The World Rent in Twain: Angkea, part 1

This beautiful artwork is titled "Rolling Mountains", by Daniel Romanovsky.

Rendworld, the world rent in twain, is my own fantasy setting. I've started it for a variety of purposes. Included in these is the simple desire to world-build, and thus we have “The World Rent in Twain” series, where I expound on this setting like a lunatic for all who will listen.

The People

Eight-hundred years ago, human civilization first migrated south on a great pilgrimage, its purpose, beginning, and destination forgotten to time. On their journey, they encountered a mountain so incredibly vast and tall that it could touch the feet of the gods themselves. Called Angk-Yiiga, the Mountain of Heavens, they would settle in fertile valleys surrounding this blessed natural monument. This place, bordered on the east by the great mountain itself, would become known as Angkea. Though many continued on their journey and took to the seas, some would remain among Angkea’s beautiful peaks.

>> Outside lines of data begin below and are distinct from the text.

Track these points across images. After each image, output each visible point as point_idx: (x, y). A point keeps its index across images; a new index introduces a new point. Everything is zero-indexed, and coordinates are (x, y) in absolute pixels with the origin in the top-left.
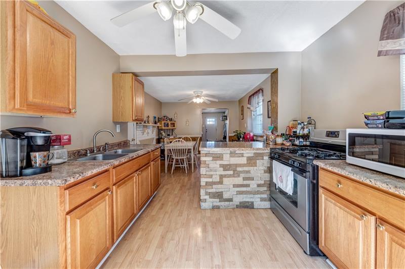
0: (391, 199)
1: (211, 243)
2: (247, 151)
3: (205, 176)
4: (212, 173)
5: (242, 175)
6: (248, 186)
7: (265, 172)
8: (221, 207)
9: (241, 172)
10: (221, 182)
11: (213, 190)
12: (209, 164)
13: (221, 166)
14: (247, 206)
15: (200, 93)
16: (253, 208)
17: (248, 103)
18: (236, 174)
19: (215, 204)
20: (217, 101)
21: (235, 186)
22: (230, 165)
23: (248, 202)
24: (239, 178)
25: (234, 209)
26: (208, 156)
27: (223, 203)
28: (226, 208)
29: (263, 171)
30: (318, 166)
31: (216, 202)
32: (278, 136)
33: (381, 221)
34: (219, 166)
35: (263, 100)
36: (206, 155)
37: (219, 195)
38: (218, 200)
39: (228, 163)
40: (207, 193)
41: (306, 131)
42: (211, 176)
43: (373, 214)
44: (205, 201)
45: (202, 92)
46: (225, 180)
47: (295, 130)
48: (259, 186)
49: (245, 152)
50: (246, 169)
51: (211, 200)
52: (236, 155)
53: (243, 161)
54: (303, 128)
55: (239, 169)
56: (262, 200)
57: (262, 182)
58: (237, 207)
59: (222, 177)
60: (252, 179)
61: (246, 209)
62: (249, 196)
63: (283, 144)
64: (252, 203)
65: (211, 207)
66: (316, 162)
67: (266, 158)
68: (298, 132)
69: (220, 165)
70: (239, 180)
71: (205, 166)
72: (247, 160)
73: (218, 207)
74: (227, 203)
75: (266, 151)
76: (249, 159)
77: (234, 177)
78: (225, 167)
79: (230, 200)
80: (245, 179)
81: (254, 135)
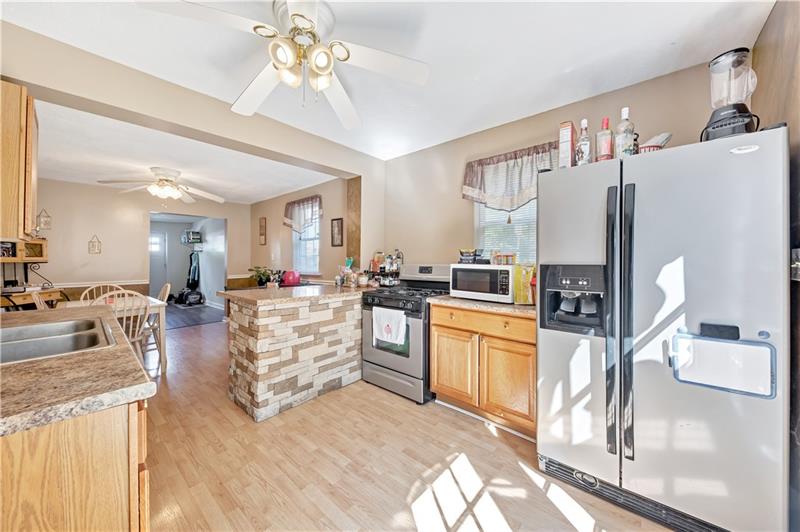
0: (489, 317)
1: (318, 451)
2: (334, 300)
3: (267, 355)
4: (277, 347)
5: (327, 339)
6: (334, 354)
7: (356, 328)
8: (295, 404)
9: (325, 334)
10: (295, 360)
11: (282, 378)
12: (272, 331)
13: (296, 329)
14: (334, 387)
15: (176, 174)
16: (340, 387)
17: (286, 216)
18: (319, 339)
19: (284, 403)
20: (221, 200)
21: (316, 360)
22: (309, 326)
23: (334, 380)
24: (323, 345)
25: (315, 398)
26: (273, 315)
27: (298, 396)
28: (303, 402)
29: (353, 328)
30: (429, 304)
31: (287, 397)
32: (361, 274)
33: (483, 335)
34: (291, 330)
35: (321, 217)
36: (270, 313)
37: (292, 384)
38: (289, 393)
39: (307, 323)
40: (271, 387)
41: (394, 268)
42: (278, 352)
43: (477, 333)
44: (266, 403)
45: (179, 173)
46: (302, 354)
47: (382, 266)
48: (348, 350)
49: (329, 301)
50: (332, 327)
51: (278, 397)
52: (321, 307)
53: (328, 315)
54: (392, 264)
55: (323, 330)
56: (352, 370)
57: (352, 344)
58: (320, 393)
59: (296, 349)
60: (339, 342)
61: (332, 392)
62: (335, 370)
63: (368, 286)
64: (340, 379)
65: (277, 411)
66: (429, 300)
67: (358, 307)
68: (387, 268)
69: (294, 328)
70: (322, 349)
71: (267, 334)
72: (334, 313)
73: (290, 407)
74: (304, 393)
75: (356, 297)
76: (337, 311)
77: (316, 344)
78: (302, 331)
79: (310, 386)
80: (331, 344)
81: (301, 275)
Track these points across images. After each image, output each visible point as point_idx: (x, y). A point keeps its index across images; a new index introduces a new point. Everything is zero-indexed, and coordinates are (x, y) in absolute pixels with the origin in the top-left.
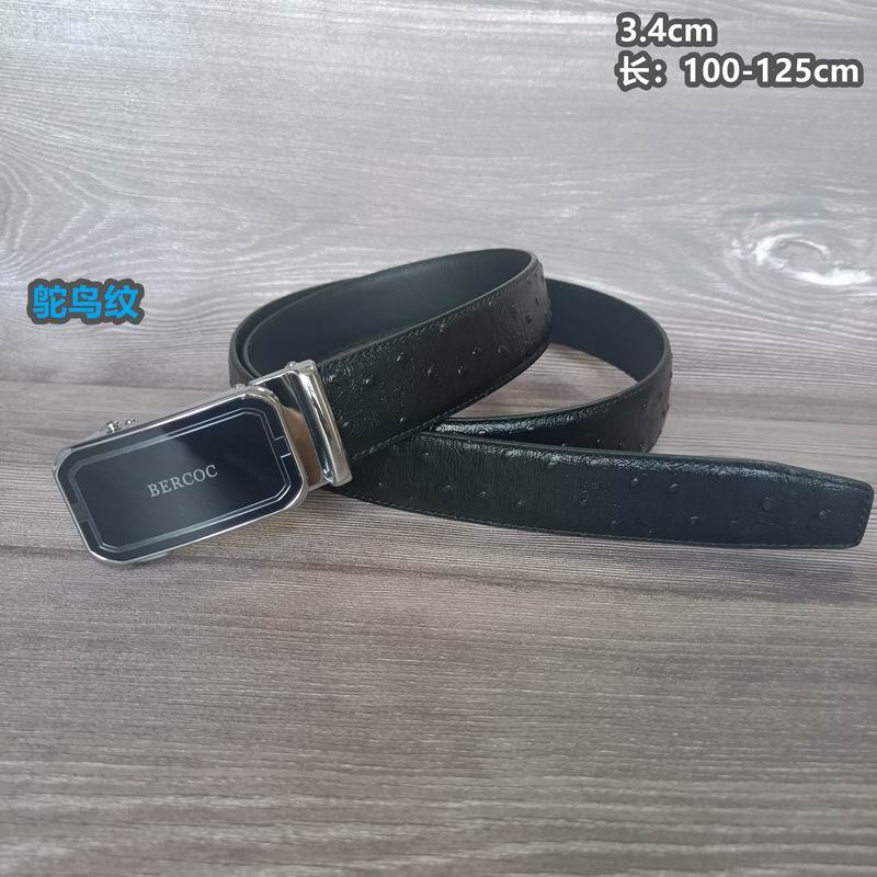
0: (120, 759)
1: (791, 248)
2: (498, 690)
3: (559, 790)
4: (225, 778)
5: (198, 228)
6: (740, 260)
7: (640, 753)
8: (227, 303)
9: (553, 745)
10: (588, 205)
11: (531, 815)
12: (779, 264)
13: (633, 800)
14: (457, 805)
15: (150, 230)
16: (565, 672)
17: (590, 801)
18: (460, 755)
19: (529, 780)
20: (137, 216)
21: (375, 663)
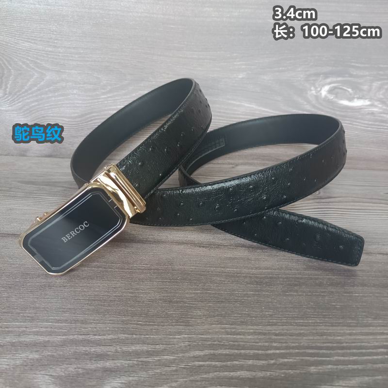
0: (58, 321)
1: (337, 90)
2: (199, 292)
3: (217, 330)
4: (95, 328)
5: (85, 83)
6: (315, 95)
7: (249, 315)
8: (98, 116)
9: (217, 313)
10: (250, 72)
11: (206, 340)
12: (331, 97)
13: (244, 334)
14: (179, 337)
15: (64, 84)
16: (225, 284)
17: (228, 334)
18: (181, 317)
19: (206, 327)
20: (58, 79)
21: (153, 282)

The Duaidar - People of the God-King

After roughly three or four hundred years, the city-state Tanuerah came to prominence out of this region, under a brilliant and noble king named Duaid. The Tanuerans were a proud mason-people, who excelled at creating bricks and moving earth. Their city stands today not any less tall than in the ancient time it was built.

Duaid conquered an empire that stretched as far north as Mount Uerahn and the spring that still feeds the Uerahn river, all the way south to the Four Peaks. The cities of Eyatehk would be built as a bulwark against Duaid; but no one remembers this, substituting the fiction that Eyatehk has always been a merchant village friendly to the King-Hero. In addition, Duaid controlled lands as far east as the Great Green River Hachuswaylo would run, though today most of this has been lost to opposing forces.

Nevertheless, Duaid was able to conquer the men of Shibar and Eyatehk after allying with the mighty warriors of Dedekle in the Valley of Spears, west, establishing the tradition of every city having a “Longspear” oversee its defenses and ramparts.

On and on the tales go of his conquests, alliances, and rise to absolute power. Even after his fortieth year, Duaid’s greatest feat had yet to come.

In Duaids forty-first year, the Tanueran kingdom was beset by hungering imps: hordes of the bestial monsters devoured every crop and all wild game. This plague of Imps was widely believed to be sent by the gods of the mountain themselves, so Duaid set off into the wilderness to appease them in discourse. But the King then never returned.

Inexplicably, the imps dispersed, the rain and wildlife returned, and the crops grew in such abundance that the people had food for the next three years. The elders declared it the Year of Ascendance; and it was followed by the Year of Revelation, where Duaid would appear in visions to all of his three sons and proclaim that he had tamed the gods of Angk-Yiiga and brought reason to their raw emotion.

And so, the Tanuerans become the Duaidar. In a tradition that lasts to this day, his three sons became the first priests of the new order and led the new triune empire.

The Mottahr - The Heathens and the Traitors

But Duaid’s revolution was not universally accepted. In the following years, the eastern people in the forests and on the fringe of the kingdom would split from the Tanuerans, Dedeklians, and Shibarites who accepted this. They rejected the message of Duaid as false, that the Beast-gods of the mountain could never be tamed, and they fought against the Triune Empire of the Duaidar.

Hated by their former brothers, they were driven into the northern forests, which would be known as the Mottahr wilderness, and to them the Mottahr. There they hid in obscurity, raiding and pillaging the Duaidar as both a means of survival, and as punishment for the empire’s hubris and “blasphemy against the universe.”

Today, because the Mottahr worship the old ways of the Mountain Gods, they practice savage and strange traditions. These are a holdovers from pre-Tanueran conquest; dark things such as human sacrifice and sacramental cannibalism.